Ossas (Open Source Summaries at Scale): The Inference.net × Laion × Grass (laion.ai)

🤖 AI Summary
Inference.net, LAION and Grass announced OSSAS (Open Source Summaries at Scale), a pipeline and initial release for producing standardized, JSON-structured summaries of scientific papers at massive scale. They crawled ~100M papers from public sources (deduplicated and augmented with bethgelab, LAION and Common Pile subsets), post-trained Qwen 3 14B and Nemotron 12B on GPT-5–generated targets, and released fine-tuned models plus 100k structured summaries (visualizer: https://laion.inference.net/). The schema captures title/authors/field, executive summary, research questions, methods, architectures, numeric key results, contradictions/limitations, data/code availability, ethics, key figures and three takeaways—designed to be both human- and machine-consumable.
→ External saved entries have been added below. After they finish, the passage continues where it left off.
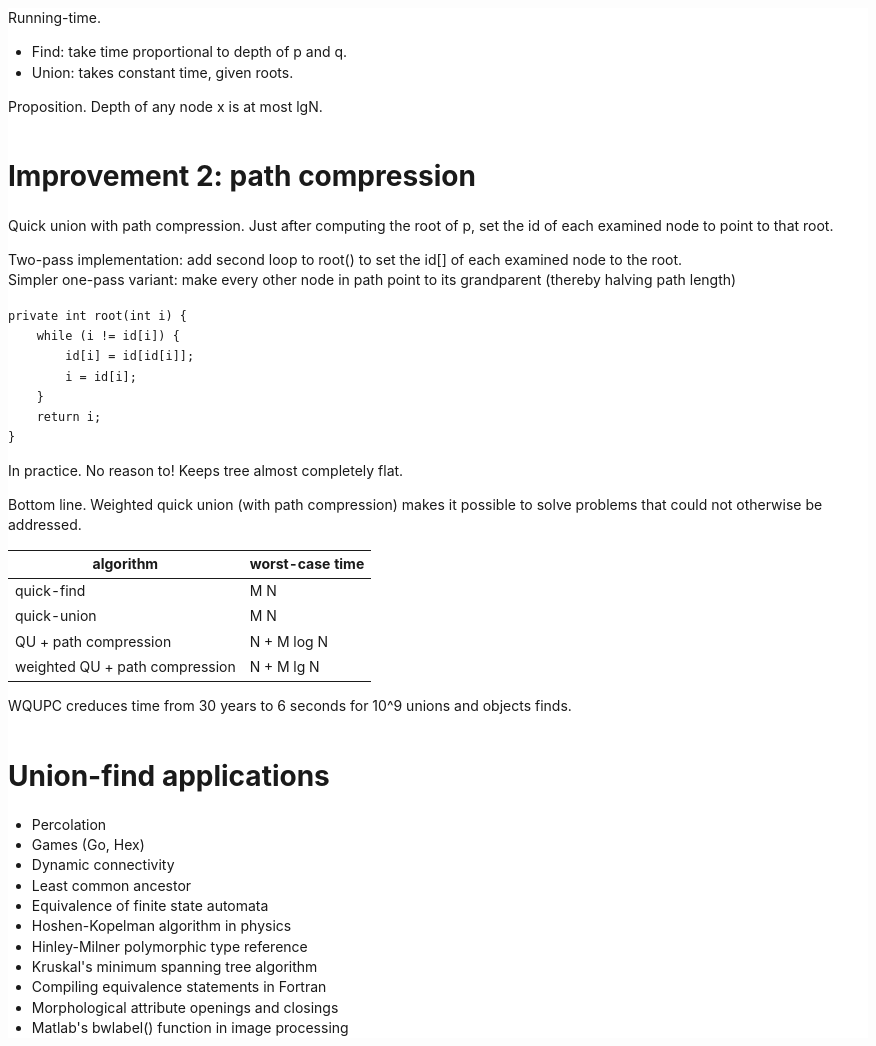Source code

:Running-time.
- Find: take time proportional to depth of p and q.
- Union: takes constant time, given roots.

Proposition. Depth of any node x is at most lgN.

# Improvement 2: path compression
Quick union with path compression. Just after computing the root of p, set the id of each examined node to point to that root.  

Two-pass implementation: add second loop to root() to set the id[] of each examined node to the root.  
Simpler one-pass variant: make every other node in path point to its grandparent (thereby halving path length)

```
private int root(int i) {
    while (i != id[i]) {
        id[i] = id[id[i]];
        i = id[i];
    }
    return i;
}
```

In practice. No reason to! Keeps tree almost completely flat.

Bottom line. Weighted quick union (with path compression) makes it possible to solve problems that could not otherwise be addressed.

| algorithm    | worst-case time    |
| --- | --- |
| quick-find | M N |
| quick-union | M N |
| QU + path compression | N + M log N | 
| weighted QU + path compression | N + M lg N | 

WQUPC creduces time from 30 years to 6 seconds for 10^9 unions and objects finds. 

# Union-find applications
- Percolation
- Games (Go, Hex)
- Dynamic connectivity
- Least common ancestor
- Equivalence of finite state automata
- Hoshen-Kopelman algorithm in physics
- Hinley-Milner polymorphic type reference
- Kruskal's minimum spanning tree algorithm
- Compiling equivalence statements in Fortran
- Morphological attribute openings and closings
- Matlab's bwlabel() function in image processing
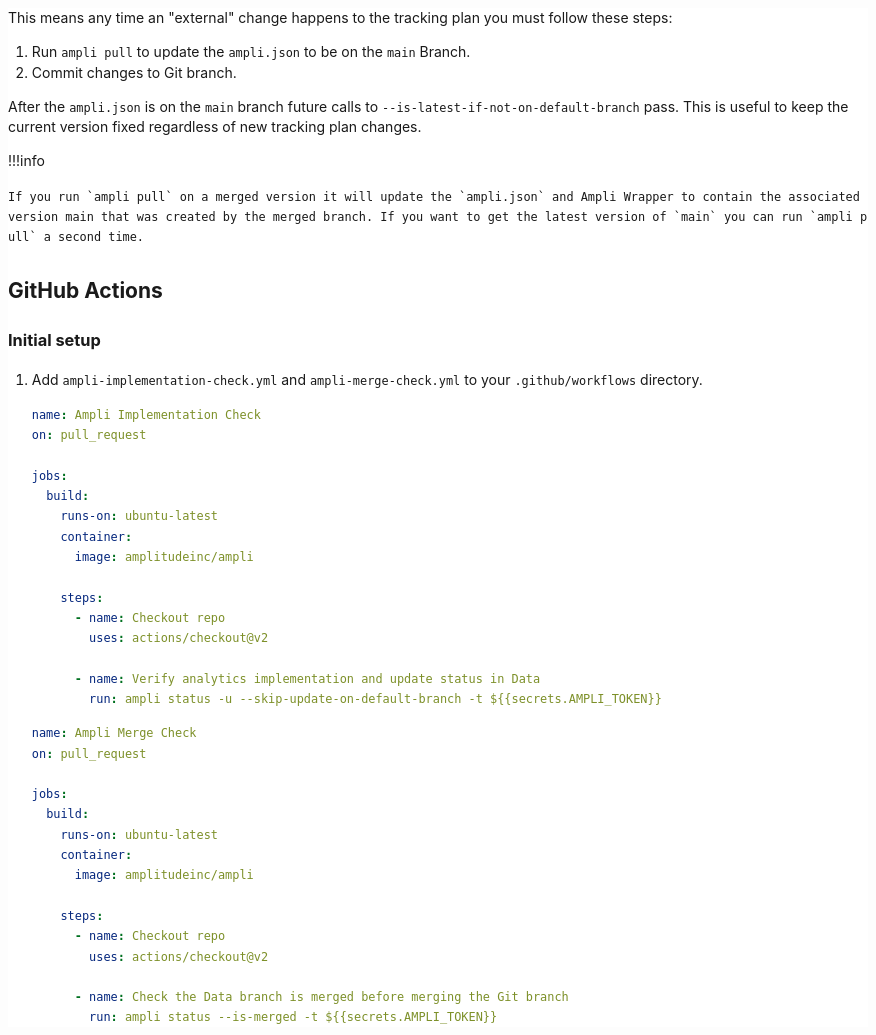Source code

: This means any time an "external" change happens to the tracking plan you must follow these steps:

1. Run `ampli pull` to update the `ampli.json` to be on the `main` Branch.
2. Commit changes to Git branch.

After the `ampli.json` is on the `main` branch future calls to `--is-latest-if-not-on-default-branch` pass. This is useful to keep the current version fixed regardless of new tracking plan changes.

!!!info

    If you run `ampli pull` on a merged version it will update the `ampli.json` and Ampli Wrapper to contain the associated version main that was created by the merged branch. If you want to get the latest version of `main` you can run `ampli pull` a second time.

## GitHub Actions

### Initial setup

1. Add `ampli-implementation-check.yml` and `ampli-merge-check.yml` to your `.github/workflows` directory.

    ```yaml title="ampli-implementation-check.yml"
    name: Ampli Implementation Check
    on: pull_request

    jobs:
      build:
        runs-on: ubuntu-latest
        container:
          image: amplitudeinc/ampli

        steps:
          - name: Checkout repo
            uses: actions/checkout@v2

          - name: Verify analytics implementation and update status in Data
            run: ampli status -u --skip-update-on-default-branch -t ${{secrets.AMPLI_TOKEN}}
    ```

    ```yaml title="ampli-merge-check.yml"
    name: Ampli Merge Check
    on: pull_request

    jobs:
      build:
        runs-on: ubuntu-latest
        container:
          image: amplitudeinc/ampli

        steps:
          - name: Checkout repo
            uses: actions/checkout@v2

          - name: Check the Data branch is merged before merging the Git branch
            run: ampli status --is-merged -t ${{secrets.AMPLI_TOKEN}}
    ```
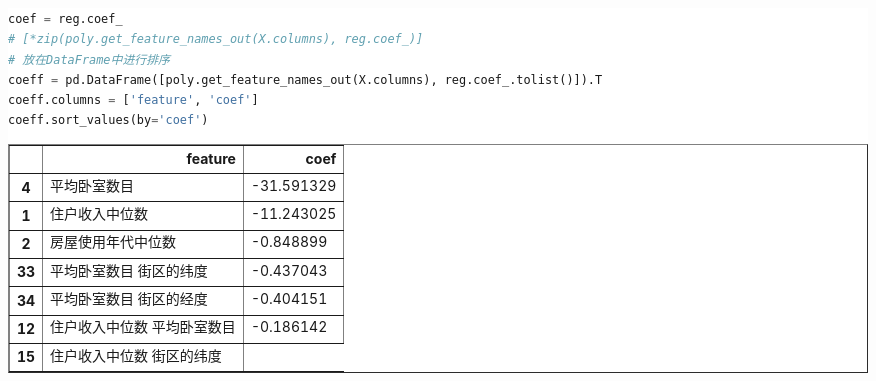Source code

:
 ```python
coef = reg.coef_
# [*zip(poly.get_feature_names_out(X.columns), reg.coef_)]
# 放在DataFrame中进行排序
coeff = pd.DataFrame([poly.get_feature_names_out(X.columns), reg.coef_.tolist()]).T
coeff.columns = ['feature', 'coef']
coeff.sort_values(by='coef')
```


<div>
<style scoped>
    .dataframe tbody tr th:only-of-type {
        vertical-align: middle;
    }

    .dataframe tbody tr th {
        vertical-align: top;
    }
    
    .dataframe thead th {
        text-align: right;
    }
</style>
<table border="1" class="dataframe">
  <thead>
    <tr style="text-align: right;">
      <th></th>
      <th>feature</th>
      <th>coef</th>
    </tr>
  </thead>
  <tbody>
    <tr>
      <th>4</th>
      <td>平均卧室数目</td>
      <td>-31.591329</td>
    </tr>
    <tr>
      <th>1</th>
      <td>住户收入中位数</td>
      <td>-11.243025</td>
    </tr>
    <tr>
      <th>2</th>
      <td>房屋使用年代中位数</td>
      <td>-0.848899</td>
    </tr>
    <tr>
      <th>33</th>
      <td>平均卧室数目 街区的纬度</td>
      <td>-0.437043</td>
    </tr>
    <tr>
      <th>34</th>
      <td>平均卧室数目 街区的经度</td>
      <td>-0.404151</td>
    </tr>
    <tr>
      <th>12</th>
      <td>住户收入中位数 平均卧室数目</td>
      <td>-0.186142</td>
    </tr>
    <tr>
      <th>15</th>
      <td>住户收入中位数 街区的纬度</td>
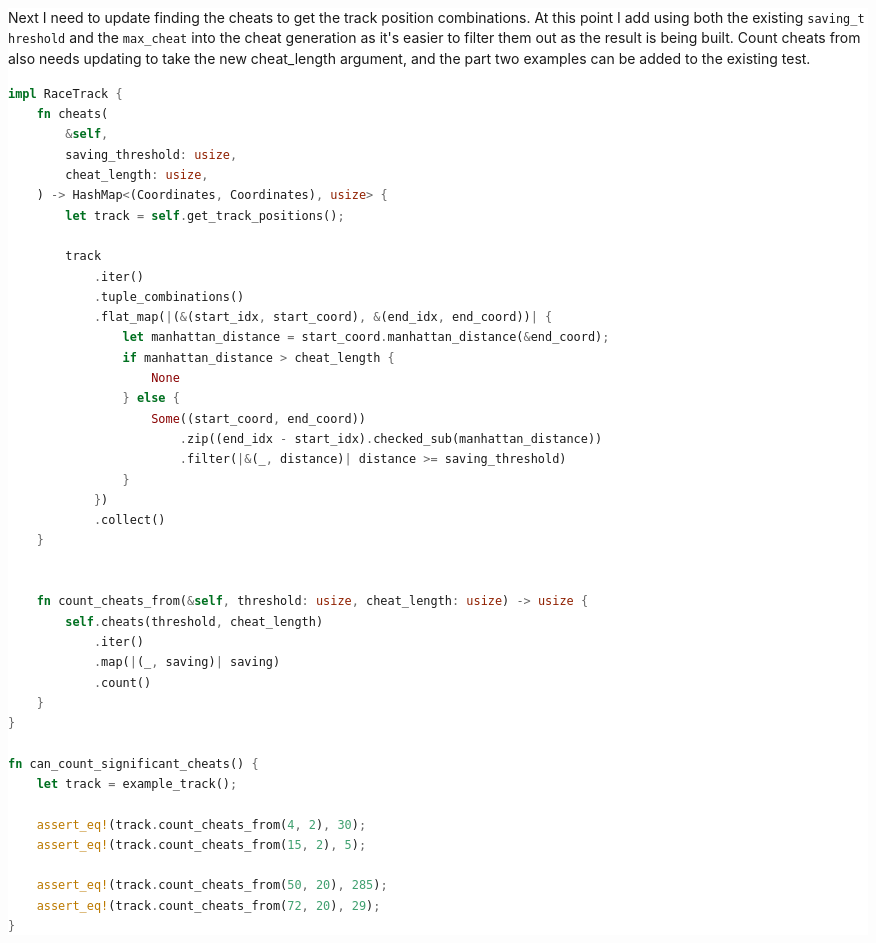 Next I need to update finding the cheats to get the track position combinations. At this point I add using both the
existing `saving_threshold` and the `max_cheat` into the cheat generation as it's easier to filter them out as the
result is being built. Count cheats from also needs updating to take the new cheat_length argument, and the part two
examples can be added to the existing test.

```rust
impl RaceTrack {
    fn cheats(
        &self,
        saving_threshold: usize,
        cheat_length: usize,
    ) -> HashMap<(Coordinates, Coordinates), usize> {
        let track = self.get_track_positions();
        
        track
            .iter()
            .tuple_combinations()
            .flat_map(|(&(start_idx, start_coord), &(end_idx, end_coord))| {
                let manhattan_distance = start_coord.manhattan_distance(&end_coord);
                if manhattan_distance > cheat_length {
                    None
                } else {
                    Some((start_coord, end_coord))
                        .zip((end_idx - start_idx).checked_sub(manhattan_distance))
                        .filter(|&(_, distance)| distance >= saving_threshold)
                }
            })
            .collect()
    }
    
    
    fn count_cheats_from(&self, threshold: usize, cheat_length: usize) -> usize {
        self.cheats(threshold, cheat_length)
            .iter()
            .map(|(_, saving)| saving)
            .count()
    }
}

fn can_count_significant_cheats() {
    let track = example_track();
    
    assert_eq!(track.count_cheats_from(4, 2), 30);
    assert_eq!(track.count_cheats_from(15, 2), 5);
    
    assert_eq!(track.count_cheats_from(50, 20), 285);
    assert_eq!(track.count_cheats_from(72, 20), 29);
}
```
A post-training subset used 110k papers (100k train / 10k val); strict prompts enforced schema alignment. For evaluation they used an ensemble “LLM-as-a-Judge” (GPT-5, Gemini 2.5 Pro, Claude 4.5) and a QA benchmark of generated multiple-choice questions. Fine-tuned Qwen 3 scored 4.21 vs GPT-5’s 4.81 (1–5 rubric) and achieved 73.9% QA accuracy (GPT-5: 74.6%); Nemotron 12B FT reached 4.10 and 71.3% QA accuracy. Nemotron also delivered ~2.25× throughput versus Qwen on 8×H200, making it preferable for bulk processing. The project highlights practical, open alternatives to closed models, shows decentralized GPU networks can cut costs dramatically, and offers structured summaries as search/triage inputs and training data—while cautioning about hallucinations, context limits, and the need to verify critical details against source texts.